The market has closed flat. Picture: Lincoln Baker/The West Australian.
The market has closed flat. Picture: Lincoln Baker/The West Australian.

The upbeat G20 finance ministers outlook and commitment to spend $US2 trillion over five years to support growth did little to inspire investors as Chinese credit market jitters almost ended the Australian sharemarket’s winning streak.

The S&P/ASX 200 index climbed 0.4 per cent to within one points of its near six-year high but dropped back to close 1.5 points, or 0.03 per cent, up at 5440.2 after Chinese stocks tumbled again.

Pouring cold water on the G20 statement, Melbourne Business School associate professor Mark Crosby said on the “difficult question of concrete action”, the statement was silent.

“If additional growth is possible, why haven’t policy makers been able to implement changes to achieve it,” he said.

The Shanghai composite index was off 2 per cent at the close of the ASX as property stocks dived on concerns major banks were curbing lending to the sector as part of the government’s rebalancing plans.

China’s Finance Minister Lou Jiwei downplayed yuan declines and the risks from shadow banking, but his soothing were not convincing coming hot on the feels of the release of the US Federal Reserve’s 2008 board meeting minutes which revealed Fed officials had little grasp of the systemic risks in the run-up to the GFC.

The dismissive attitude was reflected in metal prices as copper tumbled 1.4 per cent to $US7030 a tonne on concerns record Chinese stockpiles related to financing deals could be dumped into the market if falling prices and a weaker yuan triggered cascading margin calls.

Gold was steady at $US1321 an ounce, spot iron ore lost 0.4 per cent to $US122.40 on Friday and futures on Shanghai steel rebar used in construction tumbled 2 per cent.

The Australian dollar was at $US89.70¢ and Government 10-year yields slipped 4.9 points to 4.171 per cent.

In Tokyo the Nikkei index also reversed an opening gain and was trading 1.3 per cent down at the close of the ASX.

The market had been doing reasonably well in early trade despite major companies such as Telstra, Wesfarmers and Woodside Petroleum trading ex-dividend, IG market strategist Evan Lucas said.

But that momentum was lost in afternoon trading, after data was released showing a slump in China’s housing price index, he said.

The data drove down the Chinese share market and caused a reversal in direction among local iron ore suppliers such as BHP Billiton, Rio Tinto and Fortescue Metals.

"The Australian market as a whole has been dragged down by the China story, because there is also talk about possible more lending tightening and lending issues over in China,” Mr Lucas said.

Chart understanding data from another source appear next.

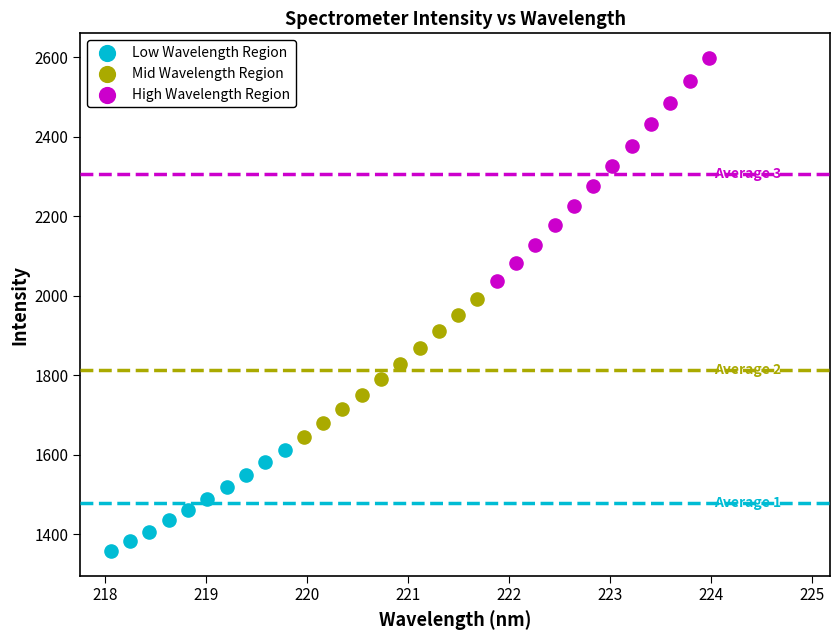

Which series reaches the minimum Y coordinate?

Low Wavelength Region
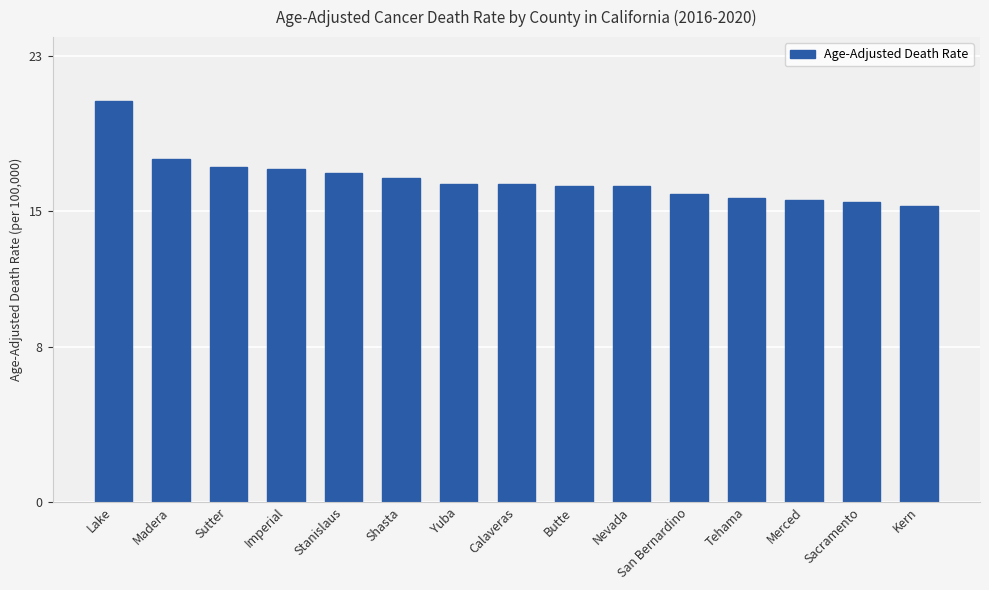

What is the sum of all values?

250.0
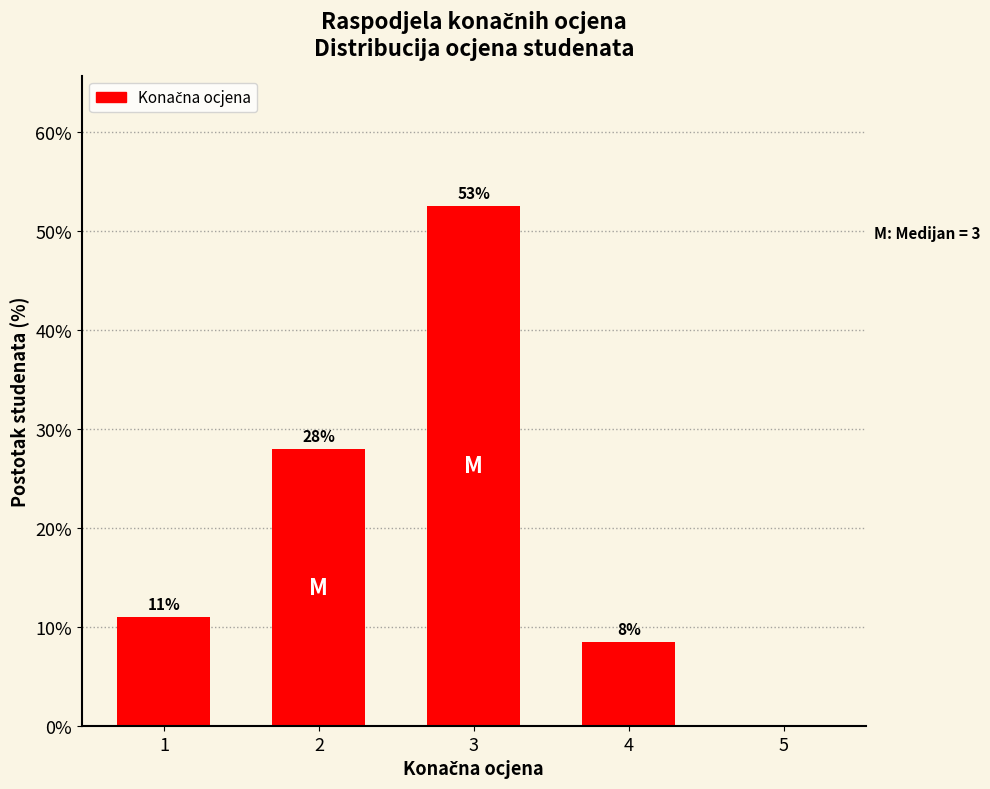

What is the average value?

20.0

"That, unfortunately, put a real dampener on the day."

BHP added 21 cents to $39.38, Rio Tinto dropped 68 cents to $69.55 and Fortescue Metals shed three cents to $5.99.

The banks were also mixed, with NAB losing 11 cents to $34.43, while CBA edged 18 cents higher to $75.36, ANZ added 18 to $32.00 and Westpac gained 26 cents to $33.57.

BlueScope Steel gained 43 cents to $6.30 after it returned to profitability thanks to improved performances from its North American, Asian and Australian businesses.

Oil refiner Caltex Australia gained 45 cents to $20.94 despite suffering a 28 per cent slide in its full year profit, partly due to the impact of the fall in the Australian dollar.

Mining services firm Boart Longyear dropped 6.5 cents, or 15.3 per cent, to 36 cents after it fell to a full year loss of $US620 million.

The broader All Ordinaries index was up 0.7 points, or 0.01 per cent, at 5450.1 points.

The March share price index futures contract was seven points higher at 5422 points, with 22,821 contracts traded.

National turnover was 1.7 billion securities worth $4.9 billion.